Since 9/11, there has been a shift from catching terrorists to policing Muslimsby Zaheer Kazmi / April 11, 2017 / Leave a comment
Recent moves by the Trump administration to ban entry to the US of citizens of several Muslim-majority states seem to be a striking departure from western counter-extremism policies. These strategies have focused until now on the proscription of specific individuals and terrorist groups rather than on blanket bans on whole countries.
Meanwhile, the administration’s parallel desire to designate the Muslim Brotherhood a foreign terrorist organisation is also gaining steam. This has revived perennial tensions in western policy circles over how to deal with the apparently non-violent Islamist “movement,” which has been notoriously difficult to define as a unitary entity.
But while they may appear to augur a new era, Trump’s actions have deeper roots, which reveal the coming together of two distinct but related policy developments since 9/11: attempts by western governments at proscribing non-violent Islamist groups; and the direction of travel in definitions of extremism. The pattern has been to target violence, then non-violent extremism and now, it seems, followers of a particular faith.

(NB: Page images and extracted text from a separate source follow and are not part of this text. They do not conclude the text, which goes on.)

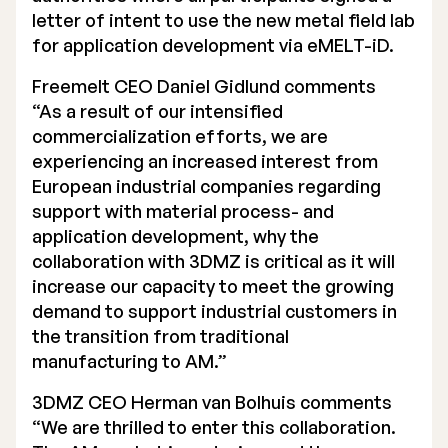
letter of intent to use the new metal field lab
for application development via eMELT-iD.
Freemelt CEO Daniel Gidlund comments
“As a result of our intensified
commercialization efforts, we are
experiencing an increased interest from
European industrial companies regarding
support with material process- and
application development, why the
collaboration with 3DMZ is critical as it will
increase our capacity to meet the growing
demand to support industrial customers in
the transition from traditional
manufacturing to AM.”
3DMZ CEO Herman van Bolhuis comments
“We are thrilled to enter this collaboration.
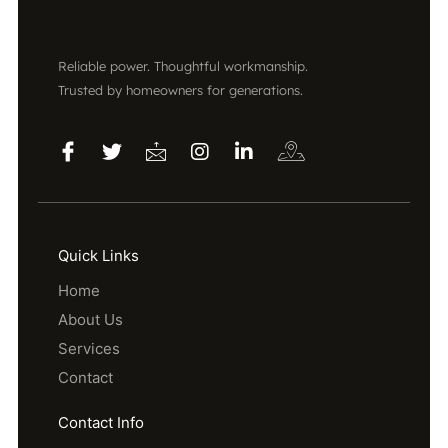
Reliable power. Thoughtful workmanship.
Trusted by homeowners for generations.
Quick Links
Home
About Us
Services
Contact
Contact Info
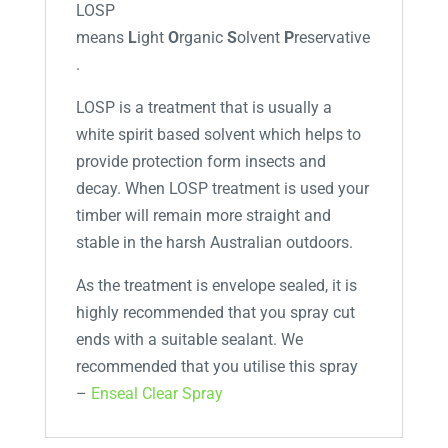
LOSP
means
L
ight
O
rganic
S
olvent
P
reservative
.
LOSP is a treatment that is usually a
white spirit based solvent which helps to
provide protection form insects and
decay. When LOSP treatment is used your
timber will remain more straight and
stable in the harsh Australian outdoors.
As the treatment is envelope sealed, it is
highly recommended that you spray cut
ends with a suitable sealant. We
recommended that you utilise this spray
–
Enseal Clear Spray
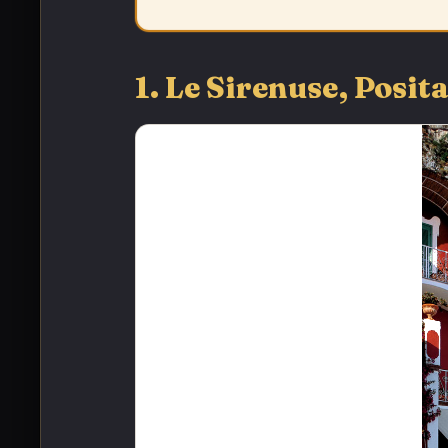
1. Le Sirenuse, Pos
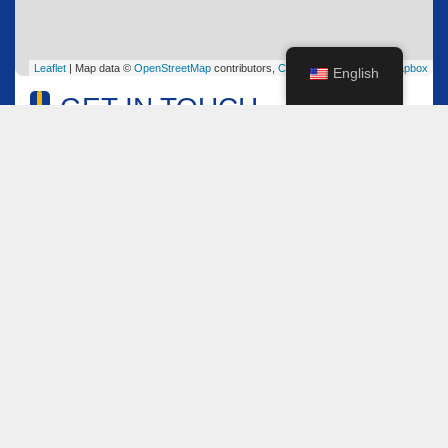
Leaflet
| Map data ©
OpenStreetMap
contributors,
CC-BY-SA
, Imagery ©
Mapbox
English
GET IN TOUCH
Name
*
Email
*
Comment or Message
*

The growing intimacy between these trends has been most apparent in the evolution of the UK’s counter-extremism policy, especially since 2014 and the subsequent period of Conservative ascendancy following their election victory in 2015. The problems associated with these recent policy developments point to three underlying issues the Trump administration now also faces: the need for clarity in defining “extremism” and “political Islam”; the limits of policing transnational movements by unilateral domestic means; and the efficacy of using proscription as a policy tool.
In the UK, these issues have been especially apparent in evidence presented to two influential cross-party parliamentary committees, whose reports were published last year—one by the Joint Committee on Human Rights in July 2016 addressing the government’s proposed Counter-Extremism (and Safeguarding) Bill, the other a House of Commons Foreign Affairs Committee report on the Muslim Brotherhood published in December 2016. Both provide windows on to the growing impasse in western counter-extremism policy. As products of cross-party deliberation, they are also unusual for being non-partisan interventions in a public policy debate so often dominated by polemic.